Work request » Copy every record word for word. Pictures are not part of the copy.

[Optical and exposure parameters]
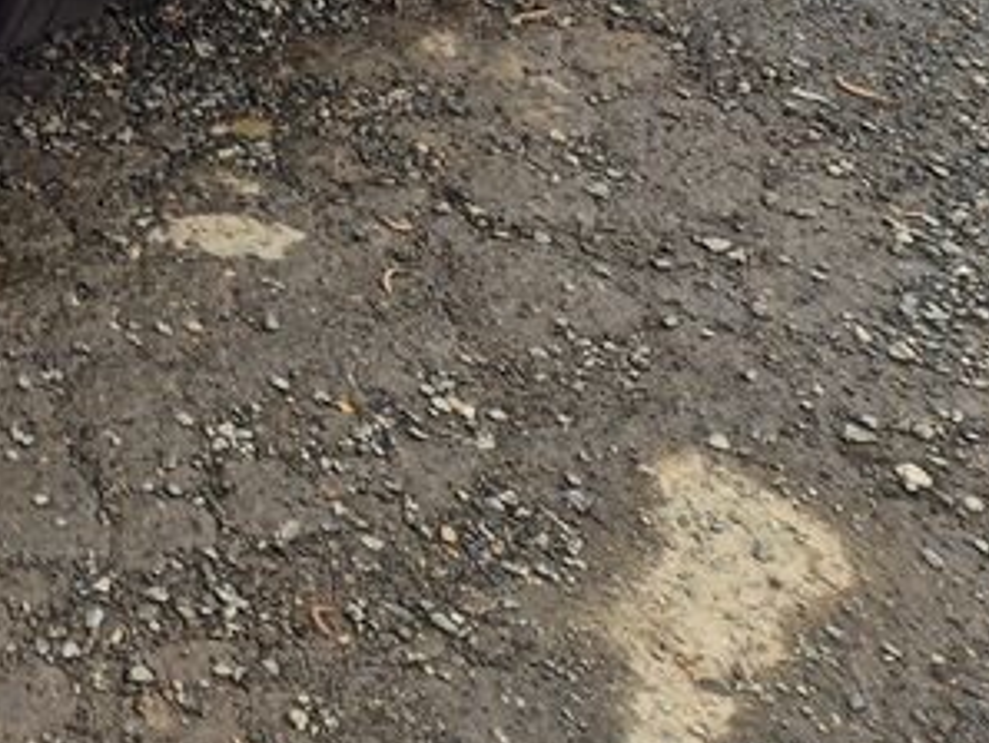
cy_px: -435
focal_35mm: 79
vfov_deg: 16.7
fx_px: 2259
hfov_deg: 20.5
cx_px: -561
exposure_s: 1/498
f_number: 1.8
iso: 25
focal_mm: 5.4
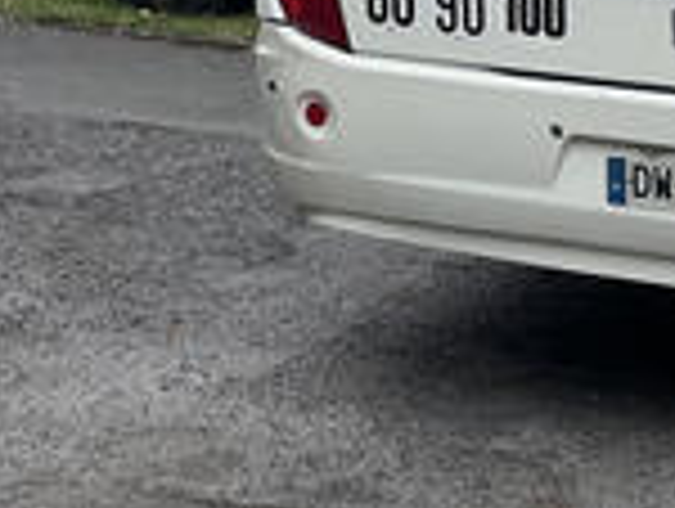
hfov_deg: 15.7
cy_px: -654
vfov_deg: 10.7
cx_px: -94
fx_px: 2363
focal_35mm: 121
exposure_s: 1/445
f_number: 1.6
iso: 32
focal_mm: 4.2
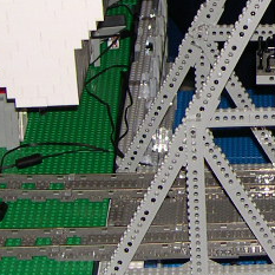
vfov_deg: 10.6
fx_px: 1465
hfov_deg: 10.2
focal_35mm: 163
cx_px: 477
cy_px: -1
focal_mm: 9
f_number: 2.9
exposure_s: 1/60
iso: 100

Answer box »
cy_px: -435
focal_35mm: 79
vfov_deg: 16.7
fx_px: 2259
hfov_deg: 20.5
cx_px: -561
exposure_s: 1/498
f_number: 1.8
iso: 25
focal_mm: 5.4
hfov_deg: 15.7
cy_px: -654
vfov_deg: 10.7
cx_px: -94
fx_px: 2363
focal_35mm: 121
exposure_s: 1/445
f_number: 1.6
iso: 32
focal_mm: 4.2
vfov_deg: 10.6
fx_px: 1465
hfov_deg: 10.2
focal_35mm: 163
cx_px: 477
cy_px: -1
focal_mm: 9
f_number: 2.9
exposure_s: 1/60
iso: 100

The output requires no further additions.